▶ [Assigned task]:
Reproduce the passage of the text on surgical tray optimization between "In August 2024, a" and "identify further studies.", inclusive.

▶ [Reading text]:
[Start of section]
Despite growing interest, optimizing surgical trays remains relatively underexplored in medical literature. In 2021, Dos Santos et al. outlined methods for analysing instrument usage, yet implementation in clinical settings is still challenging and far from standard¹⁸. This systematic review provides a comprehensive overview of strategies for optimizing surgical trays, offering practical guidance for surgeons on tray optimization and evaluating its potential benefits. It explores methods for assessing instrument usage, and evaluates appropriate thresholds for instrument removal. Additionally, this review quantifies the advantages of tray optimization, including reductions in waste, costs, OR time and processing time. Successful implementation of these strategies requires close collaboration between surgeons, OR management and sterilization departments. By synthesizing current evidence, this review aims to support the integration of tray optimization into routine hospital practices, highlighting the crucial role of the surgical team in alleviating burdens on healthcare systems.

Methods

Study protocol and registration

This systematic review was conducted in accordance with the 2020 PRISMA (Preferred Reporting Items for Systematic Reviews and Meta-Analyses) and SWiM (Synthesis Without Meta-analysis) guidelines^19,20.

Search strategy

In August 2024, a comprehensive search was performed across PubMed, Embase (via Ovid) and The Cochrane Library. The focus was on four key domains: reusable instrument trays; optimization strategies; implementation within surgical settings; and outcomes related to environmental and economic impact (including efficiency, such as operating room time). Search terms combined Medical Subject Headings (MeSH), Emtree and free-text phrases using AND-OR operators. No restrictions regarding the date of publication were applied. The detailed search strategy is available in the Supplementary material. Manual searches of references from relevant systematic reviews were performed to identify further studies.

Selection process

Eligible studies were those that compared surgical trays before and after implementation of an optimization strategy. Trays with disposable products were excluded because these often included complete procedure trays containing not only surgical instruments but also other items like gowns and drapes. Studies describing the average usage rate of the instruments without creation of an optimized tray were excluded. Tray optimization was defined as the elimination of unnecessary or redundant instruments from each tray. Additionally, exclusions applied to studies on animal subjects, veterinary research, instruments not used in the operating room, patient-specific instrument trays, and secondary literature such as technical reports and conference proceedings. No restrictions on language were applied.
[End of section]
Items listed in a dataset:
[Start of section]
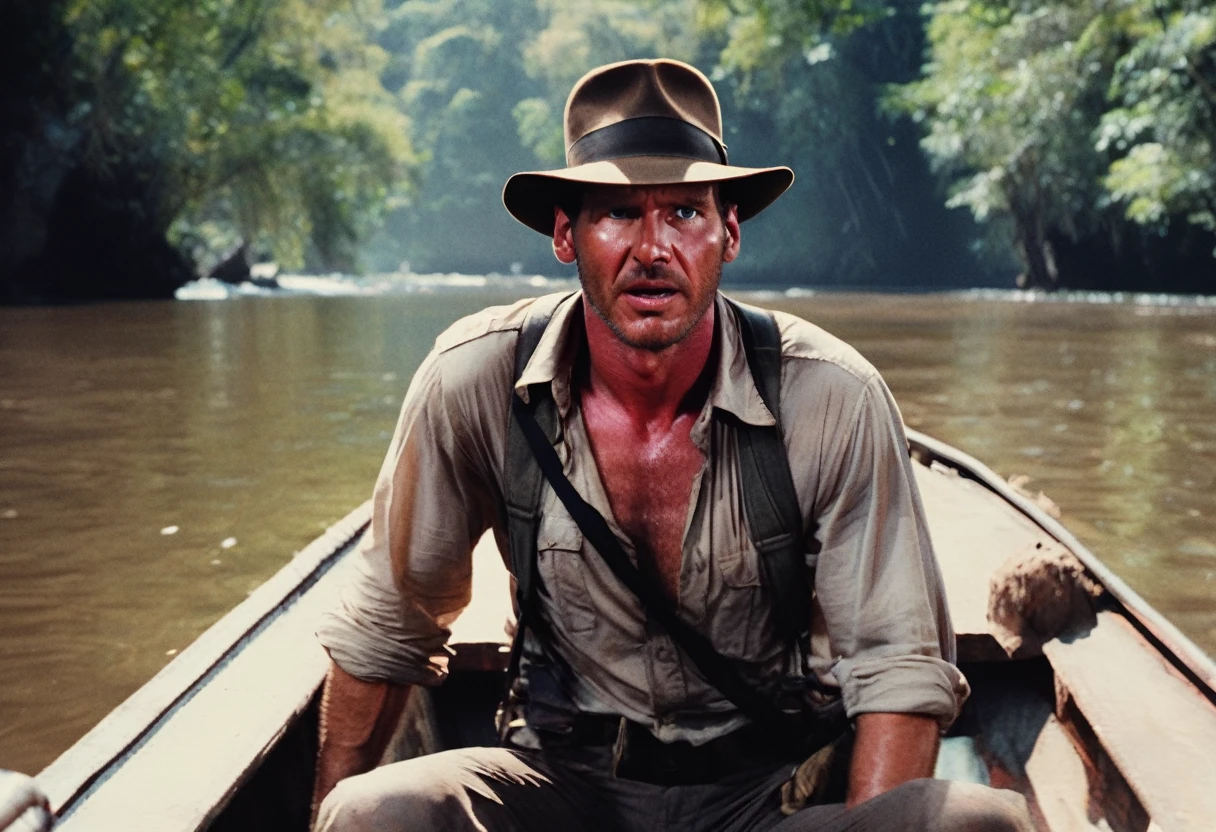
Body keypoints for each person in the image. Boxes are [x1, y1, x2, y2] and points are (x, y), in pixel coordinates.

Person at [310, 59, 1032, 831]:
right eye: (617, 215)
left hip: (769, 791)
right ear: (565, 233)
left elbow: (898, 674)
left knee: (977, 824)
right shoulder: (477, 380)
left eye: (684, 213)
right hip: (562, 784)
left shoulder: (830, 396)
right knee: (370, 814)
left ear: (729, 233)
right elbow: (389, 628)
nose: (651, 248)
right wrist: (322, 809)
[End of section]
▶ [Answer area]:
In August 2024, a comprehensive search was performed across PubMed, Embase (via Ovid) and The Cochrane Library. The focus was on four key domains: reusable instrument trays; optimization strategies; implementation within surgical settings; and outcomes related to environmental and economic impact (including efficiency, such as operating room time). Search terms combined Medical Subject Headings (MeSH), Emtree and free-text phrases using AND-OR operators. No restrictions regarding the date of publication were applied. The detailed search strategy is available in the Supplementary material. Manual searches of references from relevant systematic reviews were performed to identify further studies.